* _Task brief_:
The entries should be given again in full. Alter nothing.

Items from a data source
● ● ●
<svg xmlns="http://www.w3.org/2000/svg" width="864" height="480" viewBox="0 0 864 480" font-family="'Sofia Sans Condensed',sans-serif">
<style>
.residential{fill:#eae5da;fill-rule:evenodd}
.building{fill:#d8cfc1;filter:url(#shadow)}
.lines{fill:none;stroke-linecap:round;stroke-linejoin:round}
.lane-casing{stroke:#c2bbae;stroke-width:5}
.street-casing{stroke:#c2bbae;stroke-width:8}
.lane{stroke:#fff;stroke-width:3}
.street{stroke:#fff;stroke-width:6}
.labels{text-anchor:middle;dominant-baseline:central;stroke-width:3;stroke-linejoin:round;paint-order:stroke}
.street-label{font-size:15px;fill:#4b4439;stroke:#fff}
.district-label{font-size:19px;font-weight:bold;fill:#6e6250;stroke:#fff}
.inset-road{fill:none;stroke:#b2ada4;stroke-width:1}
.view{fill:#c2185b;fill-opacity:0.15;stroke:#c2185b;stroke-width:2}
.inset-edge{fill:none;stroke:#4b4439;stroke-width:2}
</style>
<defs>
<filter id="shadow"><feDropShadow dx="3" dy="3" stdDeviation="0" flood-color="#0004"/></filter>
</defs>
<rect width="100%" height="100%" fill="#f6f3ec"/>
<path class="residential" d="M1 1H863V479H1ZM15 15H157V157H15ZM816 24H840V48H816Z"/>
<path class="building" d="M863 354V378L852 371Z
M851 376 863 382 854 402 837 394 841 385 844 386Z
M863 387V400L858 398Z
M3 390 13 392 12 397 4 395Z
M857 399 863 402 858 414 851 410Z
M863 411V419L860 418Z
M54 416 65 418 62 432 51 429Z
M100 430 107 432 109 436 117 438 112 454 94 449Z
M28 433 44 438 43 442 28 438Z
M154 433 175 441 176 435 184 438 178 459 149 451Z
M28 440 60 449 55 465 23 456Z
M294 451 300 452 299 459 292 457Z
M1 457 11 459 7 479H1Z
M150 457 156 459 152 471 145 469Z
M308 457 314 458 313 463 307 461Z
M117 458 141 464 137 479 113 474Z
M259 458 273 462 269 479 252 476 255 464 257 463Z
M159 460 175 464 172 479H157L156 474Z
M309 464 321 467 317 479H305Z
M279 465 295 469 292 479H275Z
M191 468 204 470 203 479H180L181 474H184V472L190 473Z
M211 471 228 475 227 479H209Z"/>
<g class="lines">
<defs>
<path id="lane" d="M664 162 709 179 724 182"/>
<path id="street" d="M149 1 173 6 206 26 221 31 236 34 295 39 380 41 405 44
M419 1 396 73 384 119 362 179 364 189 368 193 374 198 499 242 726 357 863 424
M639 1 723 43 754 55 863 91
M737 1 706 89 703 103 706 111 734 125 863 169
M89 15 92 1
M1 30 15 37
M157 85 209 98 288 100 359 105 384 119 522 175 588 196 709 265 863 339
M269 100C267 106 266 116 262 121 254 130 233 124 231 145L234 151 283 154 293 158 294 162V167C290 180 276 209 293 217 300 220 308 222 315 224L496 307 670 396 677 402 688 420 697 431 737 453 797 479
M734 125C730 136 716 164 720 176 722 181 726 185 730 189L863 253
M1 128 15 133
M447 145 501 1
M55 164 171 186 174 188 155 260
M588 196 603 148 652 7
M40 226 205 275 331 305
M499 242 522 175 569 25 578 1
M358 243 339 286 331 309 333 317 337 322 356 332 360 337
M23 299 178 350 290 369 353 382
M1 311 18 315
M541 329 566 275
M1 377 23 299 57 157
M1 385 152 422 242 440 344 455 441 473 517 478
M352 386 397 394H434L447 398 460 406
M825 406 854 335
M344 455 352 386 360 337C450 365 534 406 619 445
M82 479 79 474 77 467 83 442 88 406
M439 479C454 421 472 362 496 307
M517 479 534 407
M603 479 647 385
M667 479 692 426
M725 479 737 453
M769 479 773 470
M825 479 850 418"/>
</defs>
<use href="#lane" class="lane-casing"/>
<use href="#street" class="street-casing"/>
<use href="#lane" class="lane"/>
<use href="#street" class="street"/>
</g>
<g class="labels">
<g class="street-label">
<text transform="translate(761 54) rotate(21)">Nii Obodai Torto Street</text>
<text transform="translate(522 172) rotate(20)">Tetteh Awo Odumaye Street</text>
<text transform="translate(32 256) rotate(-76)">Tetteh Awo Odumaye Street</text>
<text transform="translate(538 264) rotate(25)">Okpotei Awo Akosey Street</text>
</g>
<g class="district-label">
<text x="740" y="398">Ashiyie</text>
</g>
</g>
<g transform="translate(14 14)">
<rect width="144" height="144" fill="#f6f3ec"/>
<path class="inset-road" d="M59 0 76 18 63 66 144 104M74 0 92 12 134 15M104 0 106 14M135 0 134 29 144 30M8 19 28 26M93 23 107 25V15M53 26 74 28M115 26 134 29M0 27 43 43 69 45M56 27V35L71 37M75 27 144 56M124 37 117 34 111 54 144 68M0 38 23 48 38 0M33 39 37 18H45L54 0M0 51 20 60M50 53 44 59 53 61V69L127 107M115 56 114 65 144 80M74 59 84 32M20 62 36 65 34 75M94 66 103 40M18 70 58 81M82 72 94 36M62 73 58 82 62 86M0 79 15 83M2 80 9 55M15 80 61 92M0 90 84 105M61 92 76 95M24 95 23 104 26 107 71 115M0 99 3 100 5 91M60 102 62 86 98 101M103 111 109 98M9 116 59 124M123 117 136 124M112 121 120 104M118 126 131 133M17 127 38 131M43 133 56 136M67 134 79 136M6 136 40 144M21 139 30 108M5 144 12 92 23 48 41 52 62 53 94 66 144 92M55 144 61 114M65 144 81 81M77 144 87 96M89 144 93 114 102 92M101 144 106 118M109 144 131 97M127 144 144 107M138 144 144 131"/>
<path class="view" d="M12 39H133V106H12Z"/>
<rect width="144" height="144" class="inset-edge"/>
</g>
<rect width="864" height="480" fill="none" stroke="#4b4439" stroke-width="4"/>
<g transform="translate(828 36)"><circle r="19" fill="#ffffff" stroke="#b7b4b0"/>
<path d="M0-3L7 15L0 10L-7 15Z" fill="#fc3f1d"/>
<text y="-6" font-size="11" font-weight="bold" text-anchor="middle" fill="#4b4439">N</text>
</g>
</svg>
● ● ●
* _Solution to the exercise_:
<svg xmlns="http://www.w3.org/2000/svg" width="864" height="480" viewBox="0 0 864 480" font-family="'Sofia Sans Condensed',sans-serif">
<style>
.residential{fill:#eae5da;fill-rule:evenodd}
.building{fill:#d8cfc1;filter:url(#shadow)}
.lines{fill:none;stroke-linecap:round;stroke-linejoin:round}
.lane-casing{stroke:#c2bbae;stroke-width:5}
.street-casing{stroke:#c2bbae;stroke-width:8}
.lane{stroke:#fff;stroke-width:3}
.street{stroke:#fff;stroke-width:6}
.labels{text-anchor:middle;dominant-baseline:central;stroke-width:3;stroke-linejoin:round;paint-order:stroke}
.street-label{font-size:15px;fill:#4b4439;stroke:#fff}
.district-label{font-size:19px;font-weight:bold;fill:#6e6250;stroke:#fff}
.inset-road{fill:none;stroke:#b2ada4;stroke-width:1}
.view{fill:#c2185b;fill-opacity:0.15;stroke:#c2185b;stroke-width:2}
.inset-edge{fill:none;stroke:#4b4439;stroke-width:2}
</style>
<defs>
<filter id="shadow"><feDropShadow dx="3" dy="3" stdDeviation="0" flood-color="#0004"/></filter>
</defs>
<rect width="100%" height="100%" fill="#f6f3ec"/>
<path class="residential" d="M1 1H863V479H1ZM15 15H157V157H15ZM816 24H840V48H816Z"/>
<path class="building" d="M863 354V378L852 371Z
M851 376 863 382 854 402 837 394 841 385 844 386Z
M863 387V400L858 398Z
M3 390 13 392 12 397 4 395Z
M857 399 863 402 858 414 851 410Z
M863 411V419L860 418Z
M54 416 65 418 62 432 51 429Z
M100 430 107 432 109 436 117 438 112 454 94 449Z
M28 433 44 438 43 442 28 438Z
M154 433 175 441 176 435 184 438 178 459 149 451Z
M28 440 60 449 55 465 23 456Z
M294 451 300 452 299 459 292 457Z
M1 457 11 459 7 479H1Z
M150 457 156 459 152 471 145 469Z
M308 457 314 458 313 463 307 461Z
M117 458 141 464 137 479 113 474Z
M259 458 273 462 269 479 252 476 255 464 257 463Z
M159 460 175 464 172 479H157L156 474Z
M309 464 321 467 317 479H305Z
M279 465 295 469 292 479H275Z
M191 468 204 470 203 479H180L181 474H184V472L190 473Z
M211 471 228 475 227 479H209Z"/>
<g class="lines">
<defs>
<path id="lane" d="M664 162 709 179 724 182"/>
<path id="street" d="M149 1 173 6 206 26 221 31 236 34 295 39 380 41 405 44
M419 1 396 73 384 119 362 179 364 189 368 193 374 198 499 242 726 357 863 424
M639 1 723 43 754 55 863 91
M737 1 706 89 703 103 706 111 734 125 863 169
M89 15 92 1
M1 30 15 37
M157 85 209 98 288 100 359 105 384 119 522 175 588 196 709 265 863 339
M269 100C267 106 266 116 262 121 254 130 233 124 231 145L234 151 283 154 293 158 294 162V167C290 180 276 209 293 217 300 220 308 222 315 224L496 307 670 396 677 402 688 420 697 431 737 453 797 479
M734 125C730 136 716 164 720 176 722 181 726 185 730 189L863 253
M1 128 15 133
M447 145 501 1
M55 164 171 186 174 188 155 260
M588 196 603 148 652 7
M40 226 205 275 331 305
M499 242 522 175 569 25 578 1
M358 243 339 286 331 309 333 317 337 322 356 332 360 337
M23 299 178 350 290 369 353 382
M1 311 18 315
M541 329 566 275
M1 377 23 299 57 157
M1 385 152 422 242 440 344 455 441 473 517 478
M352 386 397 394H434L447 398 460 406
M825 406 854 335
M344 455 352 386 360 337C450 365 534 406 619 445
M82 479 79 474 77 467 83 442 88 406
M439 479C454 421 472 362 496 307
M517 479 534 407
M603 479 647 385
M667 479 692 426
M725 479 737 453
M769 479 773 470
M825 479 850 418"/>
</defs>
<use href="#lane" class="lane-casing"/>
<use href="#street" class="street-casing"/>
<use href="#lane" class="lane"/>
<use href="#street" class="street"/>
</g>
<g class="labels">
<g class="street-label">
<text transform="translate(761 54) rotate(21)">Nii Obodai Torto Street</text>
<text transform="translate(522 172) rotate(20)">Tetteh Awo Odumaye Street</text>
<text transform="translate(32 256) rotate(-76)">Tetteh Awo Odumaye Street</text>
<text transform="translate(538 264) rotate(25)">Okpotei Awo Akosey Street</text>
</g>
<g class="district-label">
<text x="740" y="398">Ashiyie</text>
</g>
</g>
<g transform="translate(14 14)">
<rect width="144" height="144" fill="#f6f3ec"/>
<path class="inset-road" d="M59 0 76 18 63 66 144 104M74 0 92 12 134 15M104 0 106 14M135 0 134 29 144 30M8 19 28 26M93 23 107 25V15M53 26 74 28M115 26 134 29M0 27 43 43 69 45M56 27V35L71 37M75 27 144 56M124 37 117 34 111 54 144 68M0 38 23 48 38 0M33 39 37 18H45L54 0M0 51 20 60M50 53 44 59 53 61V69L127 107M115 56 114 65 144 80M74 59 84 32M20 62 36 65 34 75M94 66 103 40M18 70 58 81M82 72 94 36M62 73 58 82 62 86M0 79 15 83M2 80 9 55M15 80 61 92M0 90 84 105M61 92 76 95M24 95 23 104 26 107 71 115M0 99 3 100 5 91M60 102 62 86 98 101M103 111 109 98M9 116 59 124M123 117 136 124M112 121 120 104M118 126 131 133M17 127 38 131M43 133 56 136M67 134 79 136M6 136 40 144M21 139 30 108M5 144 12 92 23 48 41 52 62 53 94 66 144 92M55 144 61 114M65 144 81 81M77 144 87 96M89 144 93 114 102 92M101 144 106 118M109 144 131 97M127 144 144 107M138 144 144 131"/>
<path class="view" d="M12 39H133V106H12Z"/>
<rect width="144" height="144" class="inset-edge"/>
</g>
<rect width="864" height="480" fill="none" stroke="#4b4439" stroke-width="4"/>
<g transform="translate(828 36)"><circle r="19" fill="#ffffff" stroke="#b7b4b0"/>
<path d="M0-3L7 15L0 10L-7 15Z" fill="#fc3f1d"/>
<text y="-6" font-size="11" font-weight="bold" text-anchor="middle" fill="#4b4439">N</text>
</g>
</svg>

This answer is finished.